==== GIVEN TEXT ====

Gophish: Open-Source Phishing Simulation for Security Awareness
1 min read
Originally from getgophish.com
View source
My notes
Summary
Gophish is a free, open-source phishing framework for running internal phishing-simulation campaigns to measure an organization’s exposure. It ships as a single self-hostable binary (Windows/macOS/Linux) with a web UI, HTML template editor, and near-real-time result tracking. Everything is driven by a REST API with an official Python client.
Key Insight
- Self-hosted, single-binary install - no SaaS dependency, no per-seat cost. Runs on Windows, macOS, and Linux; data stays on the organization’s own infrastructure (matters for a tool that handles simulated credential capture).
- Full campaign lifecycle in one tool: import/clone existing sites and emails, edit HTML templates in-browser, schedule sends, and track per-recipient timelines - email opens, link clicks, submitted credentials.

====

TASKS FOR THIS EXERCISE:
(1) Repeat the Gophish summary word for word from "Key Insight" up to and including "clicks, submitted credentials.".
(2) Carry on writing the Gophish summary, starting right after its last sentence.
The data that comes next plays no part in this work.

==== STORED DATA ====

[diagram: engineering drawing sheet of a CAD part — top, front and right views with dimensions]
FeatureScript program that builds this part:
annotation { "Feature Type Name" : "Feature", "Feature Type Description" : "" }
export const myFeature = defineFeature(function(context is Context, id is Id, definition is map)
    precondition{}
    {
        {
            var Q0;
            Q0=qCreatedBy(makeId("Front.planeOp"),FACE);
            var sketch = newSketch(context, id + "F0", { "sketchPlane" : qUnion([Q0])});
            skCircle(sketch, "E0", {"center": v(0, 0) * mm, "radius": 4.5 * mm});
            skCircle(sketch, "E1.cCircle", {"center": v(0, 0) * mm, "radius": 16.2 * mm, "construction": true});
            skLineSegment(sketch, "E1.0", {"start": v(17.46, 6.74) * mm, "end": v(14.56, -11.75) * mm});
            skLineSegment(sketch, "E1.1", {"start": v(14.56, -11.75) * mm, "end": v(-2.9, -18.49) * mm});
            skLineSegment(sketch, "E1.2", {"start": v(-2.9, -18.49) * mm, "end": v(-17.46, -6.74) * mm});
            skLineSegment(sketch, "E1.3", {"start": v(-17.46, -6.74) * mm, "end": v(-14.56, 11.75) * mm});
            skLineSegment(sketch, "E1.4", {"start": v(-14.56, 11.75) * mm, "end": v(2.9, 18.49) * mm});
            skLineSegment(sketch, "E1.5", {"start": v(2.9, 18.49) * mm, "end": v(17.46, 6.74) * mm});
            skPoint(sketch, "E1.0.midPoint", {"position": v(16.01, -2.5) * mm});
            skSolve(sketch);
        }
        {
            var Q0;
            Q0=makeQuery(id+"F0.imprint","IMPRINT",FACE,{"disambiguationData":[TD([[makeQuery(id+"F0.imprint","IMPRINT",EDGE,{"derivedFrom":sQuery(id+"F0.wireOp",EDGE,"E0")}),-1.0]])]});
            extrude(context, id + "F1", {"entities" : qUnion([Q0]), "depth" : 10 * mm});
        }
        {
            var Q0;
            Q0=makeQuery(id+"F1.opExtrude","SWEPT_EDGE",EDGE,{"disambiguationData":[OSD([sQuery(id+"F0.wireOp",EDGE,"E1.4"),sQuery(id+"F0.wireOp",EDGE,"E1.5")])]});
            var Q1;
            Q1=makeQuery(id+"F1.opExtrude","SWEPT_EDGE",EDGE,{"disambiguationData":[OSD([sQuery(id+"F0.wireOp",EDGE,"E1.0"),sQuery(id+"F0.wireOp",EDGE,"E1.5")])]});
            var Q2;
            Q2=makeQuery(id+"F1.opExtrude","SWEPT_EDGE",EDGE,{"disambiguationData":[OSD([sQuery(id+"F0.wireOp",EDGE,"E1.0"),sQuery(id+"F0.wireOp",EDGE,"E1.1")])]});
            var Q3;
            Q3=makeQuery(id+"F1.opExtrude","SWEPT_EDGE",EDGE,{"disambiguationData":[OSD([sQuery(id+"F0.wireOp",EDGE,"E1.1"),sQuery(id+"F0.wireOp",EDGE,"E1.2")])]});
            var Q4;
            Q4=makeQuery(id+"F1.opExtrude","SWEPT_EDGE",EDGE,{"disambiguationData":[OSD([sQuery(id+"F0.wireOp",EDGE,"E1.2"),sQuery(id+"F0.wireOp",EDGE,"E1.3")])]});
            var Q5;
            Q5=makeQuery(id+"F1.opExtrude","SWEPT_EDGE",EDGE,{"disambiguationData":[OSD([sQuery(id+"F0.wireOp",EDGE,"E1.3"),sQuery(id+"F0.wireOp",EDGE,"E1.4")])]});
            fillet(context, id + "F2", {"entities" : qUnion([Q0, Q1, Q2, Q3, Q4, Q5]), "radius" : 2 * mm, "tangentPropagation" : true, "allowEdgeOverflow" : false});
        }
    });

====

OUTPUTS IN ORDER:
(1)
Key Insight
- Self-hosted, single-binary install - no SaaS dependency, no per-seat cost. Runs on Windows, macOS, and Linux; data stays on the organization’s own infrastructure (matters for a tool that handles simulated credential capture).
- Full campaign lifecycle in one tool: import/clone existing sites and emails, edit HTML templates in-browser, schedule sends, and track per-recipient timelines - email opens, link clicks, submitted credentials.

(2)
- API-first - the whole product is a REST API with an official Python client, so simulations can be scripted into onboarding flows or scheduled security-awareness programs rather than run manually.
- Exportable results feed straight into reports, useful for demonstrating security-awareness training ROI or compliance evidence.
- Positioned as the DIY alternative to paid phishing-simulation platforms (KnowBe4, Proofpoint) - trade managed content libraries for zero cost and full control.